Think about the constants of an environment and how those constants provide much of the necessary order, organization and continuity that are attributed to an organic system. For instance, the sun will come up tomorrow, so I don't have to remember that fact. All I have to do is deal with it when it occurs.

If you extend this relational approach to the mind/brain it is possible to dissolve some apparently intractable problems. The mind as a totality doesn't necessarily represent a phenomenon of the brain, since the brain is only one locus of many associated loci: the physical world, social relations extended to include society and its symbolic systems of language and culture. Each of these in turn is not completely distinguishable from its associated loci.

It is always possible to characterize and formally describe each locus independent of its associates. However, in such an imposed isolation, each will appear incomplete and incapable of providing a reasonably complete account of its own configuration.
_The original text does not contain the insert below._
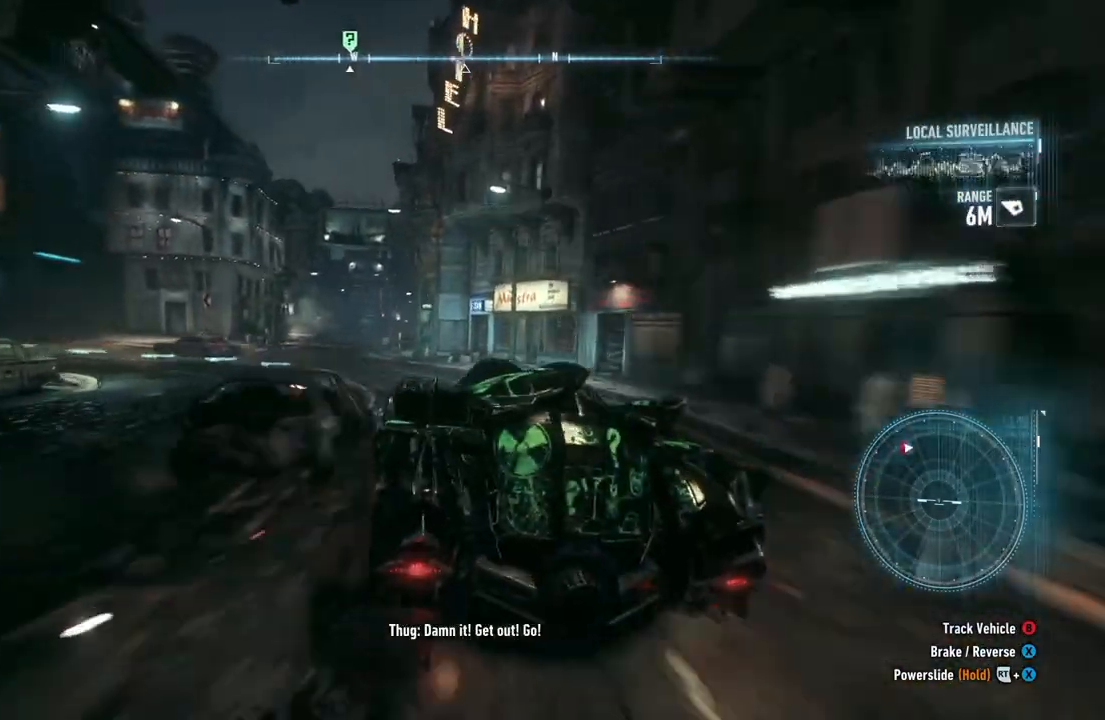
{"buttons": ["R2"], "left_stick": "up-left", "right_stick": "center", "events": [[183, "left_stick", "up-left"]]}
Or, a complete account can be given, as long as it excludes what provides or contributes to the relationship with the others.

The more extended up shot to this approach is a reflection on how we partition the world and isolate what we call phenomenon. Phenomenon seem self-identical, but that needs to be made an explicit assumption and examined for the possibility that what has been isolated is indeed self-identical within certain specified constraints.

You start thinking along these lines after you have worked with people who have spent a long time studying a simple phenomenon that seems well characterized, but is not apparently located where it is supposed to be found.

Chuck Grimes

PS. After going through most of the other posts I don't think this quite re-traces the same ground, although it might appear to.